4 Dunlop New Zealand Ltd v Dumbleton [1968] NZLR 1092 (SC).
5 Pogoni v R & W H Symington & Co (NZ) Ltd [1991] 1 NZLR 82 (CA).
[44] This argument assumes that there is an inconsistency. In my judgment, there is no relevant inconsistency. The terms on which credit is provided, and pursuant to which Carters supplied building product, were governed by Carters’ standard terms of sale, which inter alia permitted Carters to alter Bella Vista’s credit limit without notice. The preferred supply agreement was silent as to Bella Vista’s credit limit.

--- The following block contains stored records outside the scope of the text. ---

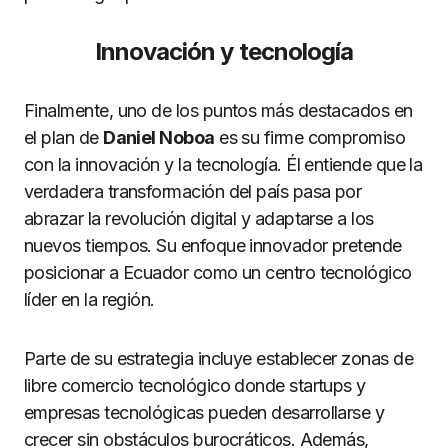
Innovación y tecnología
Finalmente, uno de los puntos más destacados en
el plan de
Daniel Noboa
es su firme compromiso
con la innovación y la tecnología. Él entiende que la
verdadera transformación del país pasa por
abrazar la revolución digital y adaptarse a los
nuevos tiempos. Su enfoque innovador pretende
posicionar a Ecuador como un centro tecnológico
líder en la región.
Parte de su estrategia incluye establecer zonas de
libre comercio tecnológico donde startups y
empresas tecnológicas pueden desarrollarse y
crecer sin obstáculos burocráticos. Además,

The provision in the preferred supply agreement recording that it could not be amended except in writing applied to the supply agreement but did not create any consistency between the supply agreement and Carters’ standard terms and conditions of sale, for the simple reason that Carters’ standard terms and conditions of sale were not part of the supply agreement and did not fall within the definition of the word “agreement” used in that document.

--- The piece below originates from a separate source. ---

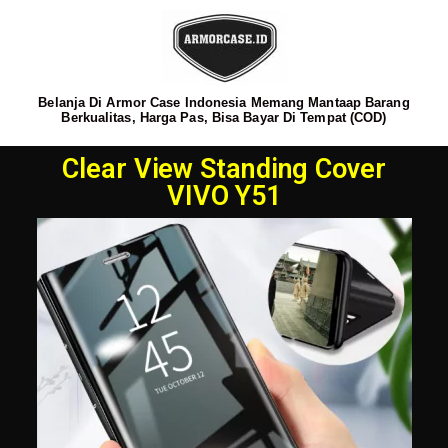
Belanja Di Armor Case Indonesia Memang Mantaap Barang
Berkualitas, Harga Pas, Bisa Bayar Di Tempat (COD)
Clear View Standing Cover
VIVO Y51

[45] For the sake of completeness, I observe that the provision in the service level agreement noting Carters’ proposal to oversee its relationship with Bella Vista and to assume responsibility for arranging quarterly meetings, has no bearing on the issue. It seems that such meetings were not held. If they had been held, one of the matters that might have been discussed may have been Bella Vista’s credit limit. The fact that such meetings were not held does not however bear on Mr Cancian’s responsibilities as a guarantor of Bella Vista’s obligations.
[46] Accordingly, I find that Mr Cancian has no defence to Carters’ claim pursuant to the deed of guarantee and indemnity.
Result
[47]I grant judgment in favour of Carters against Mr Cancian in the sum of
$1,078,668.23, together with interest at the rate of 1.5 per cent per month calculated daily on the amount owing from the due date of each invoice until the date of this judgment. Thereafter, and until payment is made in full, interest is to be determined in accordance with the Interest on Money Claims Act 2016. Carters is also entitled to recover from Mr Cancian its costs reasonably incurred in attempting to collect the amount owing to it, including its actual legal costs (if reasonable) and expenses.

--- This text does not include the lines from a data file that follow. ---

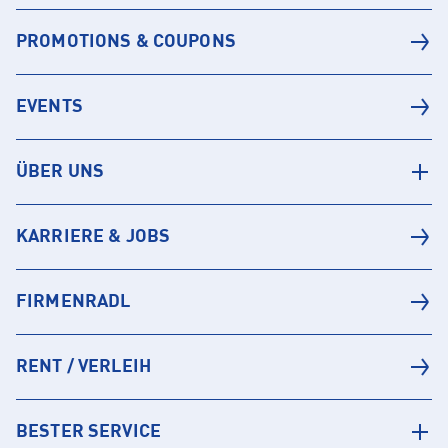
PROMOTIONS & COUPONS
EVENTS
ÜBER UNS
KARRIERE & JOBS
FIRMENRADL
RENT / VERLEIH
BESTER SERVICE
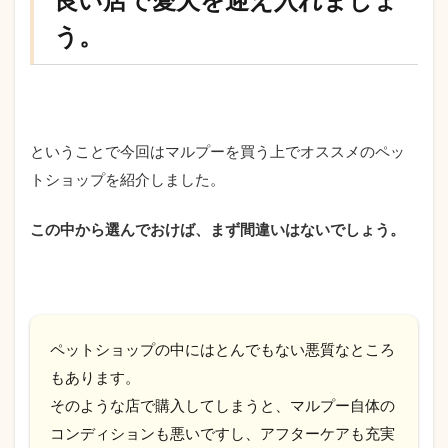
う。
ということで今回はマルプーを買う上でオススメのペッ
トショップを紹介しました。
この中から選んでおけば、まず間違いはないでしょう。
ペットショップの中にはとんでもない悪質なところ
もあります。
そのような店で購入してしまうと、マルプー自体の
コンディションも悪いですし、アフターケアも充実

[48] Further calculation will be required to determine the interest and collection costs owing. In the event of dispute, I direct as follows:
(a)within 15 working days of the date of this judgment, Carters is to file a memorandum setting out the amounts claimed by way of interest and on account of its costs and expenses in recovering the amount owing;
(b)within a further 15 working day period, Mr Cancian is to file a memorandum in response.
I will then deal with any dispute as to quantum on the papers, unless I require the assistance of Mr Cancian and/or counsel for Carters.